The ease with which Putin seized the main television stations reflected the weakness of society, of journalism and the oligarchs. The 1990s had produced few strong non-governmental organizations (NGOs) or civic movements, as the economic depression had ravaged the civil society that had sprung up during the perestroika years. Moscow’s journalists were far from a community, but a fragmented, inexperienced demi-monde full of hired columnists, hysterical TV hosts and paid-for agitators. Oligarchs such as Berezovsky were themselves despised by the public, to the extent that even when they started telling the truth about creeping authoritarianism they were doubted. There was little for resistance to form around.

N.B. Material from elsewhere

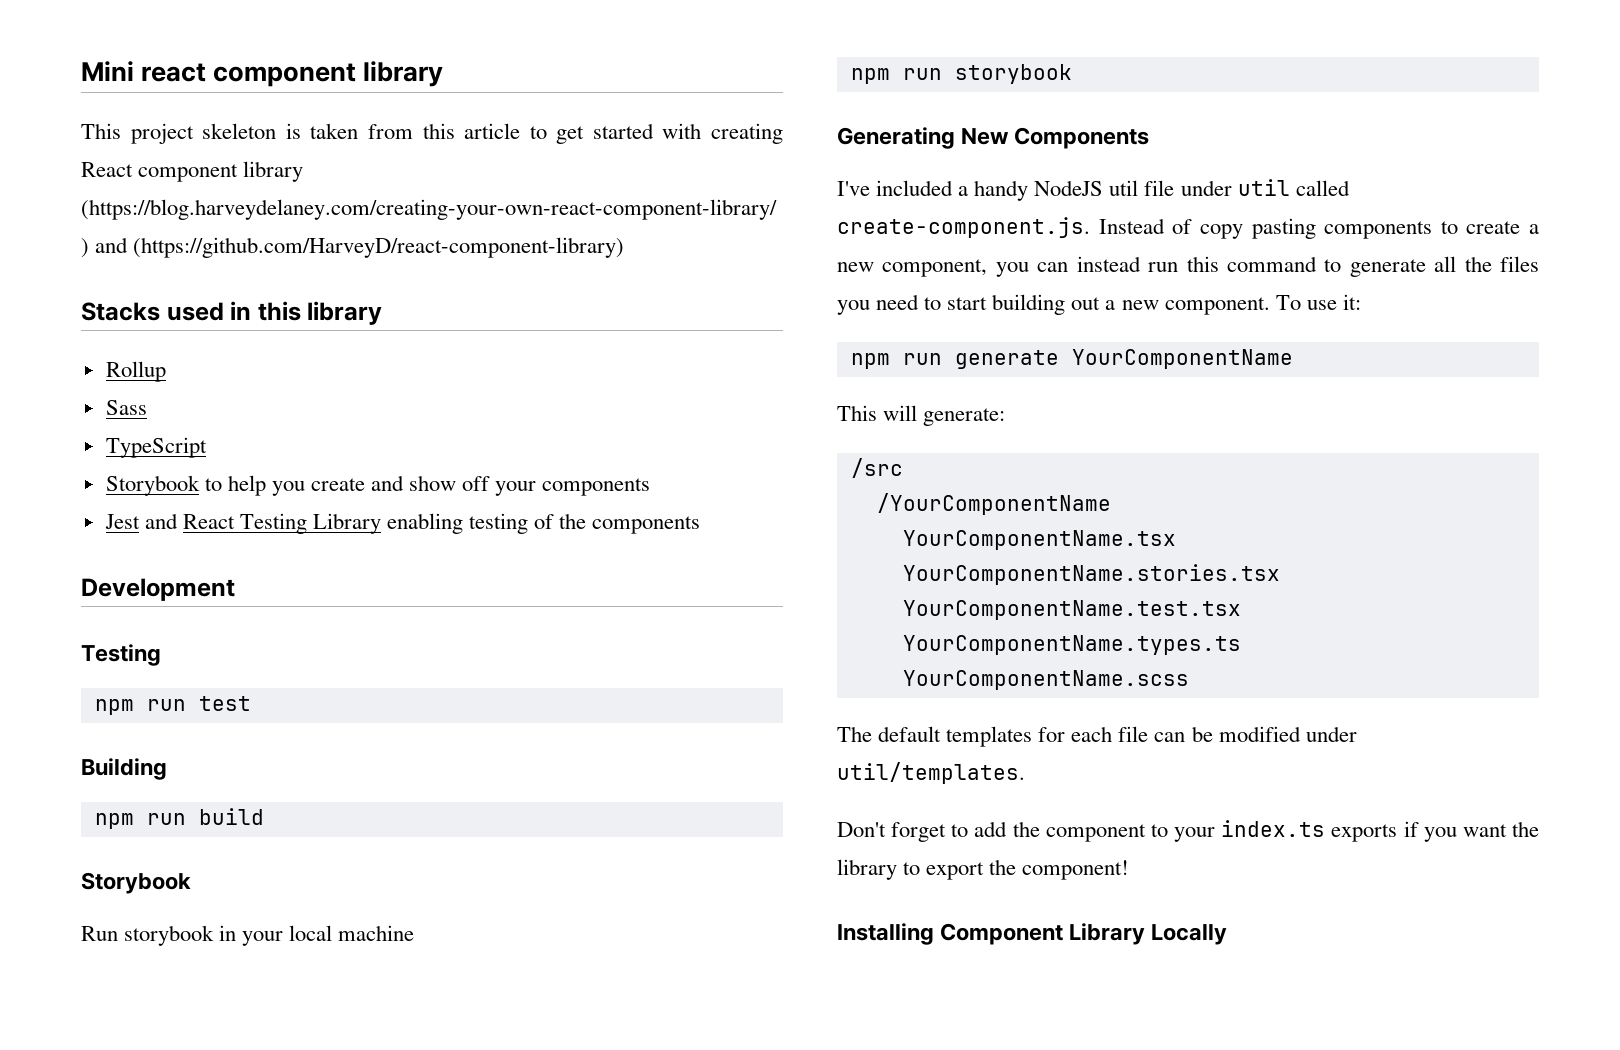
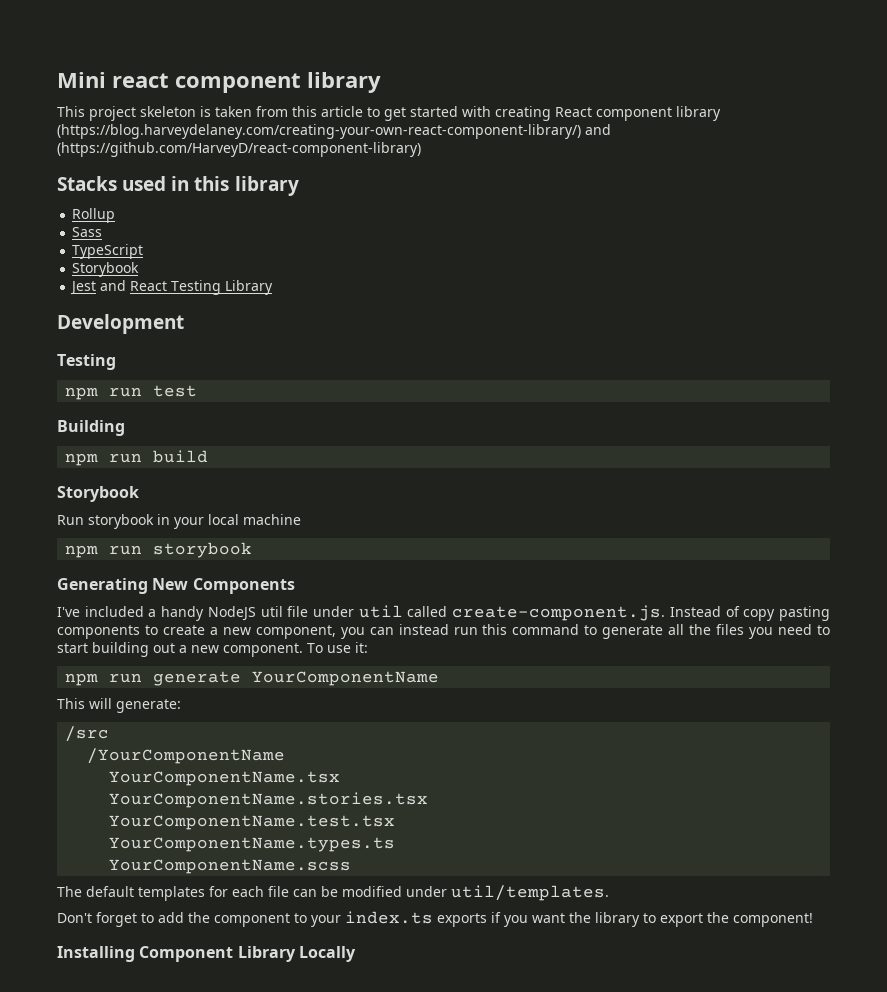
[204,475,651,496] to help you create and show off your components -> (140, 269) none
[387,513,701,534] enabling testing of the components -> (274, 287) none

In November 2000 Berezovsky had fled first to France, then to Britain. It was there that he received the news that the man that he had done so much to help was issuing an international arrest warrant against him. ‘I felt when I first heard the news – how small is Putin to behave like this? I thought he was above using the instruments of pressure and oppression. I thought he was not so weak. I thought he could use the power of persuasion, of explanation, not those of oppression.’ Nevertheless, in what Berezovsky did not say, and in the regret of what he did, I could tell that he felt he had been a fool. Months before his death, he left an emotional post on Facebook: ‘I repent and ask forgiveness for what led to the power of Vladimir Putin.’

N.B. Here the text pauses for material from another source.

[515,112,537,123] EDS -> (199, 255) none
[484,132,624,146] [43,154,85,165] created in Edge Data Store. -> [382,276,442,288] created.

The man who Berezovsky had thought was the ‘family’ bodyguard had robbed him. He had been destroyed as a Russian politician. Putin had asserted his independence in the boldest way. He had devoured his patron. Criminal investigations were opened against Berezovsky who, under pressure, sold his share of ORT to Roman Abramovich, who promptly handed it over to the state. By taking over ORT and NTV Putin had achieved exactly what he wanted – he had become Berezovsky. It was the beginning of a massive redistribution of assets. By 2008, some 90 per cent of all Russian media was directly or indirectly under Putin’s control.29

Putin called this asset grab the ‘war on the oligarchs’. With the creation of two oligarch-exiles all federal TV stations were easily brought under Kremlin supervision. News coverage or satire that could undermine the regime would disappear from the screens. But it was something more than pulling puppet shows that lampooned Putin – it installed a modernized form of authoritarianism in Russia.

Putin had created a ‘videocracy’. This is an ascendancy where hegemony over national broadcasting underwrites political dominance, a style of power that eschews relying on mass parties or arresting men for telling anti-regime jokes or distributing leaflets. This was not unique to Russia, but in step with the changes new technology had brought to power in Europe as a whole. In Italy, Silvio Berlusconi dominated Rome as he controlled the country’s most powerful media holding, whilst in London Tony Blair governed as much through spin as through a grip on the House of Commons. Like Blair and Berlusconi, Putin realized that power now sprung from an ability to dominate 24-hour news. The difference was that in this regime TV editors would get calls from ‘up top’ setting the agenda; the secret services would call reporters to tell them they had gone too far, and journalists were frequently murdered.